HUD Expected to Raise Some Property Fees
Representatives of the field services industries have lobbied HUD to revise procedures and allowable costs for property maintenance work, and HUD is likely to bend to at least some of the requests.
Several people who have been involved in the effort say they expect HUD to revise its guidelines for property preservation and protection, which govern servicers' responsibilities for managing real estate acquired through foreclosure and the allowable costs that lenders can be reimbursed for.
Marc Insul, chairman of the National Association of Mortgage Field Services and president of Fidelity National Field Services, Solon, Ohio, said that the HUD property protection and preservation issue is a top concern of the field services industry this year.
He said the industry wants "to get work done with prices that are more in line with the times."
He said the industry needs to have changes made so that they can be fairly compensated for the work they provide to the mortgage servicing industry.
Earlier this year, HUD revised its guidelines for the first time since 1997 (Mortgagee letter 2020-10), adjusting the allowable costs for field services work and raising some of the price limits, but that revision has received a mixed reaction from servicers and their vendors.
Under the new mortgagee letter, field service providers have raised some question about the "reasonableness" of compensation guidelines. In addition, because some fees have been aggregated, there are questions about how to interpret the new guidelines and what lenders need to do when special circumstances require an exception.
Paul Magaha, a vice president at First American Field Services who heads the NAMFS Washington liaison committee, said he is optimistic that HUD will come out with revisions to address the concerns of servicers and their field service vendors.
He said field service firms have "found pluses and minuses" in the guidelines that HUD issued this year.
In some cases, allowable costs were reduced. In others, the costs were not raised as much as the industry believes is necessary, he said. For instance, the allowable costs for making sure abandoned, foreclosed properties are prepared for winter have been cause for complaint.
The maximum costs for securing a property that has been abandoned has also been a sore point.
"HUD is currently working on clarification and some cost increases in response to feedback on these issues," Mr. Magaha said. He praised HUD officials for working with the industry on these issues.
The HUD guidelines may extend beyond the role field service firms play on loans guaranteed by the Federal Housing Administration. Freddie Mac has its own guidelines and Fannie Mae requires servicers to meet a "reasonableness" standard, but the HUD standards are sometimes extended to conventional loans.
Some firms, such as First American, use the HUD guidelines for determining allowable costs on conventional loans not guaranteed by Fannie Mae and Freddie Mac.
The guidelines provide lenders with clarity and a framework for understanding field service fees, Mr.
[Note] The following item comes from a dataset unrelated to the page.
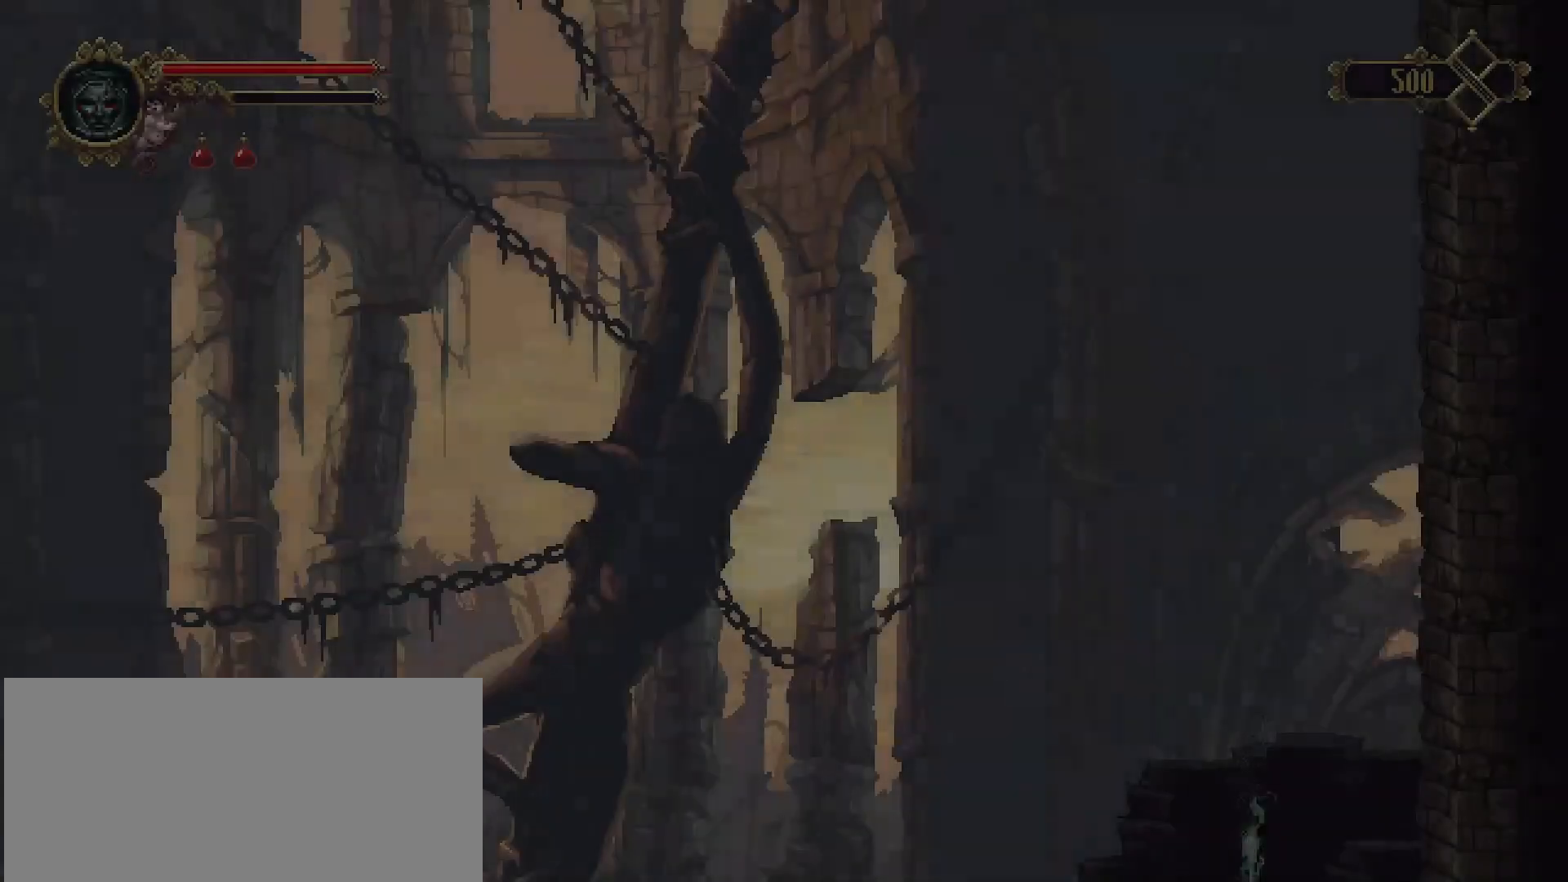
{"buttons": [], "left_stick": "right", "right_stick": "center", "events": [[333, "left_stick", "right"]]}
Magaha said.
A HUD spokesperson confirmed that based on industry feedback, the department is "reviewing a few of the expenses" covered by the payment schedule for property maintenance. He said the department may make some changes in the next few months.
In the interim, he pointed out that HUD's single-family homeownership centers can authorize exceptions that are requested by lenders in cases where the guidelines do not seem reasonable based on specific requirements in selected areas.